The Beckoning Song Tradition / Ritual in Colossus | World Anvil

The Beckoning Song

At the Solstice of Summer, the halflings of Toa gather together and group up into smaller parties. Adults and children excited and eager to show off what they have made.   All have brought minor crafts they have put together, each with the theme of a merfolk associated.   The Toan Highlands are home to many cave lagoons and beautiful Lochs. All are taught to fear the Fey of the waters, but not on the Solstice.   Halflings from all the clans make their way to any body of water they know of and lay at the banks their merfolk creations, an offering of hospitality to be share both ways.   When the water fey come for the offerings they too have brought something, the gift of their voices. Each allows a halfling to sing on their behalf.    Music is played, food is cooked over campfires.

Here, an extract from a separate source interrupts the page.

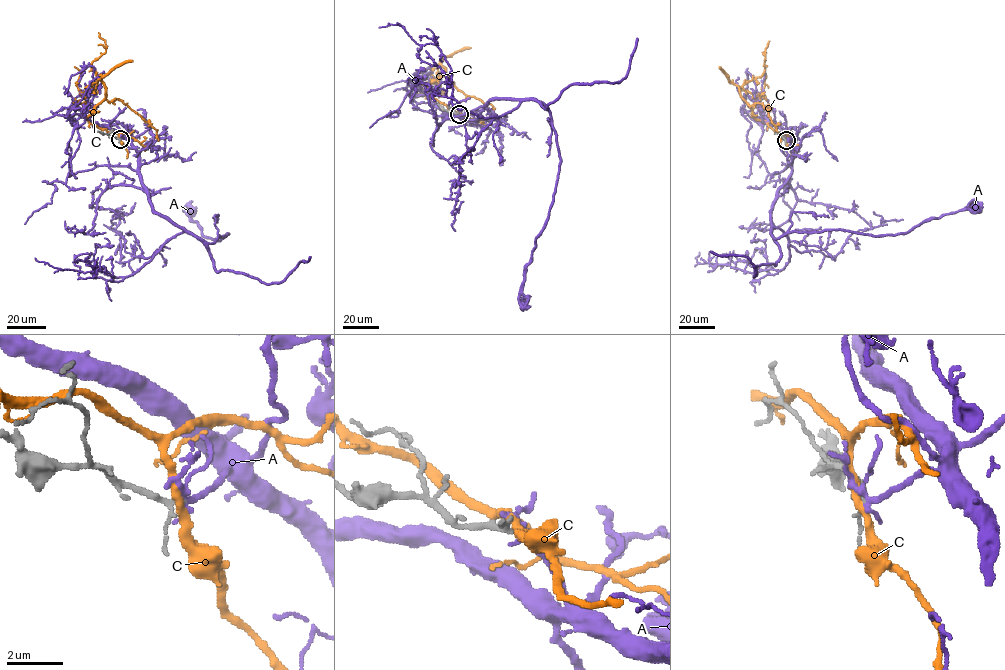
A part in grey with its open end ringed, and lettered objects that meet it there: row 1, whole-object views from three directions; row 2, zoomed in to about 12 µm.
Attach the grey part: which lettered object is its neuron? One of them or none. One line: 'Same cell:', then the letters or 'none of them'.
Same cell: A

The two peoples share an evening of merriment.   As the Solstice comes to an end the water Fey lend their song to the halflings and let them sing the past years memories into images that dance on the waters, causing ripples of memory.   These images can be found in different shapes and forms about the waters, on rocks and pebbles. Twisted images in the branches of the nearby flora.   For the water Fey they take the gifts brought to them by the Halflings, placing them into the Silent Droplet, a ancient relic from the time of the Unseelie.   Within this relic the water Fey experience stories acted out, like a puppet show. The halflings of Toa believe that their ancestors will be reborn through these crafted gifts as water Fey to one day sing with them.   The tradition is known to the halflings and water Fey as the Beckoning Song. So called after a Siren returned an elder halfling to their family, singing them back from death.